Electrochemical Properties and Intermediate-Temperature Fuel Cell Performance of Dense Yttrium-Doped Barium Zirconate with Calcium Addition

Although BaZr0.8Y0.2O3-delta (BZY) possesses large bulk proton conductivity and excellent chemical stability, its poor sinterability and grain boundaries block proton conduction. In this work, the effect of Ca as a co-dopant and as a sintering aid (as CaO), on the sinterability, proton conductivity, and fuel cell performance of BZY was investigated. The addition of 4 mol% CaO significantly improved the BZY sinterability: BZY pellets with densities of 92.7% and 97.5% with respect to the theoretical density were obtained after sintering at 1500 degrees C and 1600 degrees C, respectively.
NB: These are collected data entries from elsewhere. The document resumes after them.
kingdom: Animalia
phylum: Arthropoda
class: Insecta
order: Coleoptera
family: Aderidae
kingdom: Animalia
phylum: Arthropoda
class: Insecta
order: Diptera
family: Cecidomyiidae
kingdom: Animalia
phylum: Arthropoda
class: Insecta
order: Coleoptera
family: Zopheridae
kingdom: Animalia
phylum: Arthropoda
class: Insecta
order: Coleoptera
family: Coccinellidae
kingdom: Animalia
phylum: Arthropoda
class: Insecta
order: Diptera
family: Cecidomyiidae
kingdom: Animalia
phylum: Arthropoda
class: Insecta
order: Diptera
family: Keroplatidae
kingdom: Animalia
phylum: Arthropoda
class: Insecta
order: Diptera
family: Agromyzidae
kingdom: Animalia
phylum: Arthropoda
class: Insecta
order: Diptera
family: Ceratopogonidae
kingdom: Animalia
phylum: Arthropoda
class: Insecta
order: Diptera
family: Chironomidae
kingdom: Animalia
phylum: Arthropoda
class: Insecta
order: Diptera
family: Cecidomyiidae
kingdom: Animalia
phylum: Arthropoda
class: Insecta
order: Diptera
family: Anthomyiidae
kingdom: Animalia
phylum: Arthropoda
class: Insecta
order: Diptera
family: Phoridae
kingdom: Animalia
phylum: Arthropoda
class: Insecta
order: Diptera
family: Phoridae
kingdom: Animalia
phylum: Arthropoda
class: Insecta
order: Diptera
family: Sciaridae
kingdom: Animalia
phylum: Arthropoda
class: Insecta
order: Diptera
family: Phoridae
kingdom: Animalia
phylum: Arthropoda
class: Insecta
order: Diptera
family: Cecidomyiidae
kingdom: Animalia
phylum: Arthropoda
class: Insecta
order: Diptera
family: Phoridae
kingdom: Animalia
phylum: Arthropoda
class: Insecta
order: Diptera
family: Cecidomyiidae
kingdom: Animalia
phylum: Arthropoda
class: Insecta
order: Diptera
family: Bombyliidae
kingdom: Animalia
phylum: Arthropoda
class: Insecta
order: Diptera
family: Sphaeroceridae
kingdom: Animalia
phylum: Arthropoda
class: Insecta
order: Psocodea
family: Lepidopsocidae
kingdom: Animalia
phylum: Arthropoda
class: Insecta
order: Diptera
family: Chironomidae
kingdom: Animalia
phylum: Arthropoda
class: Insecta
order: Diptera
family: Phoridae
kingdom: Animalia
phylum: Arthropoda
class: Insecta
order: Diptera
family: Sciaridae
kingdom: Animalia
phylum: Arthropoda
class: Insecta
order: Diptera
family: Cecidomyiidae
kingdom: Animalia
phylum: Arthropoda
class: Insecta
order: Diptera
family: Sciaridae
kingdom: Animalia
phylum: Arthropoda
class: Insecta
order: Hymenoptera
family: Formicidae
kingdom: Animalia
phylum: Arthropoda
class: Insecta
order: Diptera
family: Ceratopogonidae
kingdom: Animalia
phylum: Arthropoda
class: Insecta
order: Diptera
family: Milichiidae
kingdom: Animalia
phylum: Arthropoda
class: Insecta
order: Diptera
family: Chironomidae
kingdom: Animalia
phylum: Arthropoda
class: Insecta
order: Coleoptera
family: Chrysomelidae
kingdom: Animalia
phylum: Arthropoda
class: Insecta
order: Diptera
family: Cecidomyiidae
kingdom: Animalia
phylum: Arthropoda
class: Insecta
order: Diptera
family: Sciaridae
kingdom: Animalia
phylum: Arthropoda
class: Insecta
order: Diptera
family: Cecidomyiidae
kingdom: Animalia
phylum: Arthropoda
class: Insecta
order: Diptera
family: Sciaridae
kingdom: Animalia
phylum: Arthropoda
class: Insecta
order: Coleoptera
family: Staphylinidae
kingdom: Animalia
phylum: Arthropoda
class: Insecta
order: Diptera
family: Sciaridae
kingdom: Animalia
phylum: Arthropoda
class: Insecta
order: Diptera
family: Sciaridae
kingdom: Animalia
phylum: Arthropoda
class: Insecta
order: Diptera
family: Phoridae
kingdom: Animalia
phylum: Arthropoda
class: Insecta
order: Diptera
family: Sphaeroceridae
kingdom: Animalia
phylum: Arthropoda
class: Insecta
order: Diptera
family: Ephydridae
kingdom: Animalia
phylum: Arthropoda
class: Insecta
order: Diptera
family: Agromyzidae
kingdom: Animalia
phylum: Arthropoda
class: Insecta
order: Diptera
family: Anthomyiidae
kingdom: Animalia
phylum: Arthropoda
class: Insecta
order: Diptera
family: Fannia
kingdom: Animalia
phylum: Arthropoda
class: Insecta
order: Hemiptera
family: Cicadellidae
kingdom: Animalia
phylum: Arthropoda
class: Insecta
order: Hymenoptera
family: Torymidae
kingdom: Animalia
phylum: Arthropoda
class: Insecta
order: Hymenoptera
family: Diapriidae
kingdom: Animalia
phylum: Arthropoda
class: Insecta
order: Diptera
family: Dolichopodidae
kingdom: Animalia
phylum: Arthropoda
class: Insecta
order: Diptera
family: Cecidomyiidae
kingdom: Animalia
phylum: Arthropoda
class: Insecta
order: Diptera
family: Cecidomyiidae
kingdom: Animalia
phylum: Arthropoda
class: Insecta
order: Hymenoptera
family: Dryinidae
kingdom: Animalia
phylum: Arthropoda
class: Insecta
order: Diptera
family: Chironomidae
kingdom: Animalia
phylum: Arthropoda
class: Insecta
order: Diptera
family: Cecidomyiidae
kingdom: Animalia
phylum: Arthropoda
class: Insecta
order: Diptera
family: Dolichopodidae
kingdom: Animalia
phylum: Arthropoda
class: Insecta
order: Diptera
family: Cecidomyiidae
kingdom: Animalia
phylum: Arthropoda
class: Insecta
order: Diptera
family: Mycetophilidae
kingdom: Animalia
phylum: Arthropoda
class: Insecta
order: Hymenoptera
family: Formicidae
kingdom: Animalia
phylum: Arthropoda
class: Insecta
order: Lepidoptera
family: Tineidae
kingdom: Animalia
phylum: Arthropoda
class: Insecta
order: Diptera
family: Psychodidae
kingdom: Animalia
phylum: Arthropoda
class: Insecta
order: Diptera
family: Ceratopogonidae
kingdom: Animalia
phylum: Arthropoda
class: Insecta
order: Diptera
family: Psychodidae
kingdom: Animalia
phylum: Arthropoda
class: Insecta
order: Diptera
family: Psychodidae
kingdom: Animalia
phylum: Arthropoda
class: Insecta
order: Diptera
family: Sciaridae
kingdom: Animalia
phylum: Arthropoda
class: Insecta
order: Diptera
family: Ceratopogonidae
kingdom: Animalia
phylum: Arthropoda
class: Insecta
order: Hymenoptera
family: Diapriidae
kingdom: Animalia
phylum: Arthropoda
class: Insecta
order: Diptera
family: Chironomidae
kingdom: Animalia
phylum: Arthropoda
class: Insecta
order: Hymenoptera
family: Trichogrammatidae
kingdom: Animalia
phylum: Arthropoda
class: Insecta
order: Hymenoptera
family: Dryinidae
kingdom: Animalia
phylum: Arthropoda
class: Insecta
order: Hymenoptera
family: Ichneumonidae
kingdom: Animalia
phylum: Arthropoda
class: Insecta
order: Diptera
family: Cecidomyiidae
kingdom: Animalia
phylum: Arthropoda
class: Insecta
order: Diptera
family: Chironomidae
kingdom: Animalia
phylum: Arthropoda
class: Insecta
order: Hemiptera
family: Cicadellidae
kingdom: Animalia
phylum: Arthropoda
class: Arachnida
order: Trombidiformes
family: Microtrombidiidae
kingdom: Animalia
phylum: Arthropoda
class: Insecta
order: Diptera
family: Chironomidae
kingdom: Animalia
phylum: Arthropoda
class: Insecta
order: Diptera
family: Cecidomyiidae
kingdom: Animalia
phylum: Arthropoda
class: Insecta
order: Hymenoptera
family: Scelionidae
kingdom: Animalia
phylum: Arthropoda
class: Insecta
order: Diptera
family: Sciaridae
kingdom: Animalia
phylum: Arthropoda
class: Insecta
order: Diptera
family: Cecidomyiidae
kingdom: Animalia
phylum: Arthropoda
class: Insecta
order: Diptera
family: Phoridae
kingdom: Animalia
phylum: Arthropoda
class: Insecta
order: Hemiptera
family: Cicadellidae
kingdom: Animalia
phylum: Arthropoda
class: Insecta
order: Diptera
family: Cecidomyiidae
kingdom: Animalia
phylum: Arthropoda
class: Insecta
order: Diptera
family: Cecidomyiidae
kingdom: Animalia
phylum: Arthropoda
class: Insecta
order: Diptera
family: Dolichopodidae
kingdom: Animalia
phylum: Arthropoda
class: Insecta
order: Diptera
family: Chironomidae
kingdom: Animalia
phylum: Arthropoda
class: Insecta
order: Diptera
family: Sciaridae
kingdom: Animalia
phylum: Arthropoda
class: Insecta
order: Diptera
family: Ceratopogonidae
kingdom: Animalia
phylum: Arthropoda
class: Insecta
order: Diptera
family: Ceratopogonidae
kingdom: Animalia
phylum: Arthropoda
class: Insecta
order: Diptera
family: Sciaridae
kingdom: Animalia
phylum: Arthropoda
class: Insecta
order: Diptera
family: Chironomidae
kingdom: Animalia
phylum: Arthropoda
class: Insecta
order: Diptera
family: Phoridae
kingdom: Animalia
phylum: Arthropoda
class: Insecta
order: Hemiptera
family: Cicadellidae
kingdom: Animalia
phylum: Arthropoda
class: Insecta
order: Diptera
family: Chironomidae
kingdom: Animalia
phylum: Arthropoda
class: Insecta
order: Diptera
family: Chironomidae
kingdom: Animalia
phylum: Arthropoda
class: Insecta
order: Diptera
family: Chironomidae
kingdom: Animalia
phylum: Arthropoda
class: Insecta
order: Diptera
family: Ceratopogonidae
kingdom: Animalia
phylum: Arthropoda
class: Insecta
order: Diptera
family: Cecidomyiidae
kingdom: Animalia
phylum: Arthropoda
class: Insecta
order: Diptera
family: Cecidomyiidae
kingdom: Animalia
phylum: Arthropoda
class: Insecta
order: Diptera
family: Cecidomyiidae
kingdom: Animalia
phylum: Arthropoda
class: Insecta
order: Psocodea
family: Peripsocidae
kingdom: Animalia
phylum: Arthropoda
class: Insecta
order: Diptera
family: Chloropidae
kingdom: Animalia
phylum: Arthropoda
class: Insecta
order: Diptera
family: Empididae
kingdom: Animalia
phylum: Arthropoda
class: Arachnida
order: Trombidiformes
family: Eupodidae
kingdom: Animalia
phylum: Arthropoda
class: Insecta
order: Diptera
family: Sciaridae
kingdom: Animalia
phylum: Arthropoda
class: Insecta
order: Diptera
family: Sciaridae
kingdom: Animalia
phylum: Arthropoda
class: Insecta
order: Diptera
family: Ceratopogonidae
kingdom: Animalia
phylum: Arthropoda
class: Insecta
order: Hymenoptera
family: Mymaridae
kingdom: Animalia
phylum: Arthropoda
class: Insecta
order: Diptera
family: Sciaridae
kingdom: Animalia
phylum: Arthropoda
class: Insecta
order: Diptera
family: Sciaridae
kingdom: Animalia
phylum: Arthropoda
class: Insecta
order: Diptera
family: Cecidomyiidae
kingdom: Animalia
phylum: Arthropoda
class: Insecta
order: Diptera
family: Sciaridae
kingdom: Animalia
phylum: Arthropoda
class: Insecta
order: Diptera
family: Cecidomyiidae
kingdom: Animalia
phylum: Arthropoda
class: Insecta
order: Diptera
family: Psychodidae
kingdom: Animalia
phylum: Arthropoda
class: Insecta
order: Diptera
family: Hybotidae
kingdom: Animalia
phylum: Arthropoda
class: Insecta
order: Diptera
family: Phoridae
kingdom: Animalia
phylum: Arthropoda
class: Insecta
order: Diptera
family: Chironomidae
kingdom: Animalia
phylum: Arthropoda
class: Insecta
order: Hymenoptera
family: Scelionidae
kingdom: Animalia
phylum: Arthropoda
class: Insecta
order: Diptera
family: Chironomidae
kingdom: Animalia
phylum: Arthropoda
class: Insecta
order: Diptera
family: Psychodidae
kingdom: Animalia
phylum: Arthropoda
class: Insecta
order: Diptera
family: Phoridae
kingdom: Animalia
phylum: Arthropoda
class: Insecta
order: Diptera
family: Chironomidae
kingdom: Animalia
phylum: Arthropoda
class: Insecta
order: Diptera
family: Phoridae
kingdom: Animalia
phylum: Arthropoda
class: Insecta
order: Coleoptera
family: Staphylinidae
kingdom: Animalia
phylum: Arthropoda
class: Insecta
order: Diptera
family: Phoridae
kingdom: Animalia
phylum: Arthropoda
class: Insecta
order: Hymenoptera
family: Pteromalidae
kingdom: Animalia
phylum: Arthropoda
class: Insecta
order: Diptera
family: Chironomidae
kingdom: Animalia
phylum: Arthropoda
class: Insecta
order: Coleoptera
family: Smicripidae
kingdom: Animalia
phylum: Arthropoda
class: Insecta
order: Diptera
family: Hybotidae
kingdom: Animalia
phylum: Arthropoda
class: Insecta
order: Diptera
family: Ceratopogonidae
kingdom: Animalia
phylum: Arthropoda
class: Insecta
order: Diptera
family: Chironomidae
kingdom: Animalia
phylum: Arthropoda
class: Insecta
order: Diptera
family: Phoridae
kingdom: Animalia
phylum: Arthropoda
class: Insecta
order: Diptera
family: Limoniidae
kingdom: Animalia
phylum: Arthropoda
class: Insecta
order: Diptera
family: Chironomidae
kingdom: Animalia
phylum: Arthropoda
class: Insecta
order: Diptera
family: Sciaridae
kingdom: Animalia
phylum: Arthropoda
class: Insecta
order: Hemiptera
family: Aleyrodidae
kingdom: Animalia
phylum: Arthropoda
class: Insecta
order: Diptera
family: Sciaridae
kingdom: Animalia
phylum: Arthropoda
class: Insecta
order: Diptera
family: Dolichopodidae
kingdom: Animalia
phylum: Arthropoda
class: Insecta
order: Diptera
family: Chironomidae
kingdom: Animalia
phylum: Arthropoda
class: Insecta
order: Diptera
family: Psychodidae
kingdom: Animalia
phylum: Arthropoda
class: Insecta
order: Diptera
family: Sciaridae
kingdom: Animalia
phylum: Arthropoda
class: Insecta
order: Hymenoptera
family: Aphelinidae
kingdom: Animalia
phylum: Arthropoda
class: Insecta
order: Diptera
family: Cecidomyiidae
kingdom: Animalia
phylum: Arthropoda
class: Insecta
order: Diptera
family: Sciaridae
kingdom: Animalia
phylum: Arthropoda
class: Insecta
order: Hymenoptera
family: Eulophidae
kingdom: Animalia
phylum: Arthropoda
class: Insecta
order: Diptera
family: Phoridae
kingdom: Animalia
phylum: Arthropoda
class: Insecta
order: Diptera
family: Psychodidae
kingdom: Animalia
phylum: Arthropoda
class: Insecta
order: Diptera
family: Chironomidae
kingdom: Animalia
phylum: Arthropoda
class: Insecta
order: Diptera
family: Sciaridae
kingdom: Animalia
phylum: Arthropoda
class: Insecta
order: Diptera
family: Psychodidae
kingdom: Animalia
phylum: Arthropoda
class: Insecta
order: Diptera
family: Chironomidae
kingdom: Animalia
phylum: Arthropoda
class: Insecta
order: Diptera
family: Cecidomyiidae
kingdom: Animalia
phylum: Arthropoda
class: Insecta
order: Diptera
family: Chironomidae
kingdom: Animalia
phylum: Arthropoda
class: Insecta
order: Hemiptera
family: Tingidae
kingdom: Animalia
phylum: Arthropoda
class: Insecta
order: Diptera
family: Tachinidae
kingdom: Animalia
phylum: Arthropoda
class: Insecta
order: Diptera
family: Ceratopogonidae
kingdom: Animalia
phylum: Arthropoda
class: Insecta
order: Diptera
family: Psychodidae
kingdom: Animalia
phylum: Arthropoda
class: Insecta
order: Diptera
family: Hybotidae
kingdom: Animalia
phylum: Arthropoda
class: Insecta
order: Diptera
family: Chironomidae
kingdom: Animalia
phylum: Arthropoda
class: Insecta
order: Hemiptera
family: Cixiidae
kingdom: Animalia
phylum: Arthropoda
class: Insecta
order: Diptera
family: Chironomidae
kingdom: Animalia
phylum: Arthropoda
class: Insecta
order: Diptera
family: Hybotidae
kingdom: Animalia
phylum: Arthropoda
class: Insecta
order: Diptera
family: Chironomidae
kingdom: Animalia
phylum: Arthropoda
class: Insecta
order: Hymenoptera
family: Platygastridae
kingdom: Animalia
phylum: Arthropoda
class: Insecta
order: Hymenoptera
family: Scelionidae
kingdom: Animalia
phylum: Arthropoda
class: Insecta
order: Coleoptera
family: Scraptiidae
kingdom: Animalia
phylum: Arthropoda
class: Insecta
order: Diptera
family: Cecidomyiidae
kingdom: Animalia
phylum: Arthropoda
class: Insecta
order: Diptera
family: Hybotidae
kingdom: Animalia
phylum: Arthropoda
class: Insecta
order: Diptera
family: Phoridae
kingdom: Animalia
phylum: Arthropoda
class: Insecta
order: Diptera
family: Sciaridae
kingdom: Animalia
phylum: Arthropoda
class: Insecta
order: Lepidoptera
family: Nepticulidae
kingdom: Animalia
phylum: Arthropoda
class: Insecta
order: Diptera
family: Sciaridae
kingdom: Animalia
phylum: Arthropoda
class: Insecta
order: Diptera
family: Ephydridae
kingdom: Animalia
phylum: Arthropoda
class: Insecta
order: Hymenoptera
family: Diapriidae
The improved BZY sinterability by CaO addition resulted also in a large proton conductivity; at 600 degrees C, the total conductivity of BZY-CaO was 2.14 x 10(-3) S/cm, in wet Ar. Anode-supported fuel cells with 25 mu m-thick BZY-CaO electrolyte membranes were fabricated by a dual-layer co-firing technique. The peak power density of the fuel cell with a BZY-Ni/BZY-4CaO/BZY-LSCF (La0.6Sr0.4Fe0.8 Co0.2O3-delta) configuration was 141 mW/cm(2) at 700 degrees C, several times larger than the reported values of BZY electrolyte membrane fuel cells sintered with the addition of CuO or ZnO, demonstrating promising features for practical fuel cell applications.